Electronics source listings
※
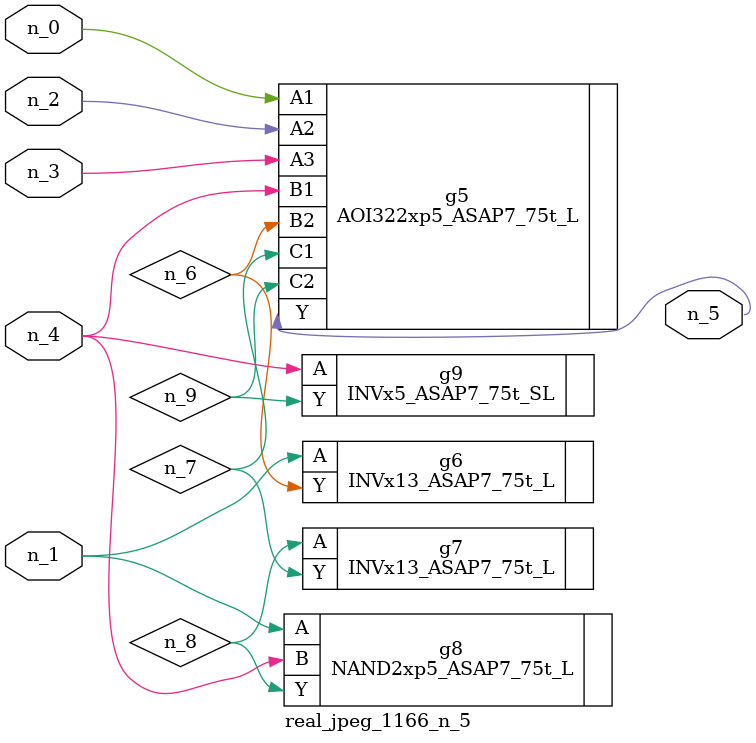
<source format=v>
module real_jpeg_1166_n_5 (n_4, n_0, n_1, n_2, n_3, n_5);

input n_4;
input n_0;
input n_1;
input n_2;
input n_3;

output n_5;

wire n_8;
wire n_6;
wire n_7;
wire n_9;

AOI322xp5_ASAP7_75t_L g5 ( 
.A1(n_0),
.A2(n_2),
.A3(n_3),
.B1(n_4),
.B2(n_6),
.C1(n_7),
.C2(n_9),
.Y(n_5)
);

INVx13_ASAP7_75t_L g6 ( 
.A(n_1),
.Y(n_6)
);

NAND2xp5_ASAP7_75t_L g8 ( 
.A(n_1),
.B(n_4),
.Y(n_8)
);

INVx5_ASAP7_75t_SL g9 ( 
.A(n_4),
.Y(n_9)
);

INVx13_ASAP7_75t_L g7 ( 
.A(n_8),
.Y(n_7)
);


endmodule
</source>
※
** Prompt **
Since only the text is wanted, repeat all the records above exactly and omit the pictures.

** Response to the exercise **
<source format=v>
module real_jpeg_1166_n_5 (n_4, n_0, n_1, n_2, n_3, n_5);

input n_4;
input n_0;
input n_1;
input n_2;
input n_3;

output n_5;

wire n_8;
wire n_6;
wire n_7;
wire n_9;

AOI322xp5_ASAP7_75t_L g5 ( 
.A1(n_0),
.A2(n_2),
.A3(n_3),
.B1(n_4),
.B2(n_6),
.C1(n_7),
.C2(n_9),
.Y(n_5)
);

INVx13_ASAP7_75t_L g6 ( 
.A(n_1),
.Y(n_6)
);

NAND2xp5_ASAP7_75t_L g8 ( 
.A(n_1),
.B(n_4),
.Y(n_8)
);

INVx5_ASAP7_75t_SL g9 ( 
.A(n_4),
.Y(n_9)
);

INVx13_ASAP7_75t_L g7 ( 
.A(n_8),
.Y(n_7)
);


endmodule
</source>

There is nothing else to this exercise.